My first version of the Ten Commandments featured items like: “Enqueue your scripts correctly” and “Only use one stylesheet, and use the right one”. Nowadays I don’t feel I have to remind myself and my colleagues about these items, so other items were added to my list. A month ago I reworked the original list into a new one with new, more general, focal points. I wrote them down on a big whiteboard in our office, no developer can miss it. Here they are, my current ten commandments:
1. Always set WP_DEBUG to true during development
You would not believe how many plugins and themes, and how much custom code triggers notices and warnings. All these low level errors can cause memory leakage, causing your site to consume more memory than needed. WP_DEBUG is also a useful tool to find out if you are using any deprecated functionality.
2. Adhere to WordPress Coding & CSS-standards
Our expert, Remkus, also wrote a post about this some year ago. Wouldn’t it be nice if we all wrote our code as shown in the WordPress Coding Standards? The standards, as set by WordPress core developers, are the cumulation of years of experience. Adhering to these rules leaves you with a clean readable code other people would love to read to. There is a reason for the motto ‘code is poetry’.
3. Comment your code
Your code should not only be easily readable by others, but others should also be able to understand why you chose to write a bit of code in a certain manner. There are many ways to skin a cat, explain to your co-workers why you wrote it like that. There are documentation guidelines in the Codex.
4. Learn how the core works, read the actual lines of code
You should know how WordPress works internally. When are (mu)plugins loaded? When are database queries being performed, when are theme files loaded and so on? There is a great deal you can learn from reading the core. It’s inspiring!
5. Use WordPress internal functions and APIs whenever you can
I have written a lot of code in the past that could easily be substituted with a function or procedure that is already embedded in the core. If only I knew it was there… Browse through the core files (as stated in my previous commandment) and figure out how these all work. You will be amazed with what you can find in there. Like these utility functions.
6. Namespace your code
A lot of people write code for WordPress in themes and plugins. Chances are that your function name, or class of variable is the same as someone elses. You should always namespace it. I use my inititals FPL, like:
7. Never trust user input! Sanitise & escape!

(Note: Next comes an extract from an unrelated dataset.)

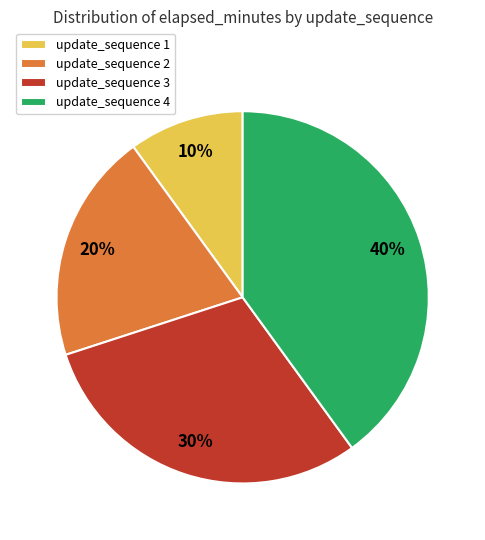

How many slices are in this pie chart?

4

This remains a really important issue. Today and most probably forever. WordPress is loaded with tools enabling you to write secure sites. The best read for this is chapter 6 of this book. You do own that book, right?
8. Use nonces
This is an extension of my previous commandment. Using nonces secures all the functionality your forms need. Check out this page in the Codex; using nonces makes sense!
9. Internationalize your code
Living in Europe, we are used to talking and writing a lot in different languages. Don’t be surprised when your client requests his plugin or theme be available in other languages or even dialects, either now or in the future. Do you write your code with localization in mind? That’s makes your task of adding another language easier in future. WPtuts has a nice tutorial about localization for themes and plugins.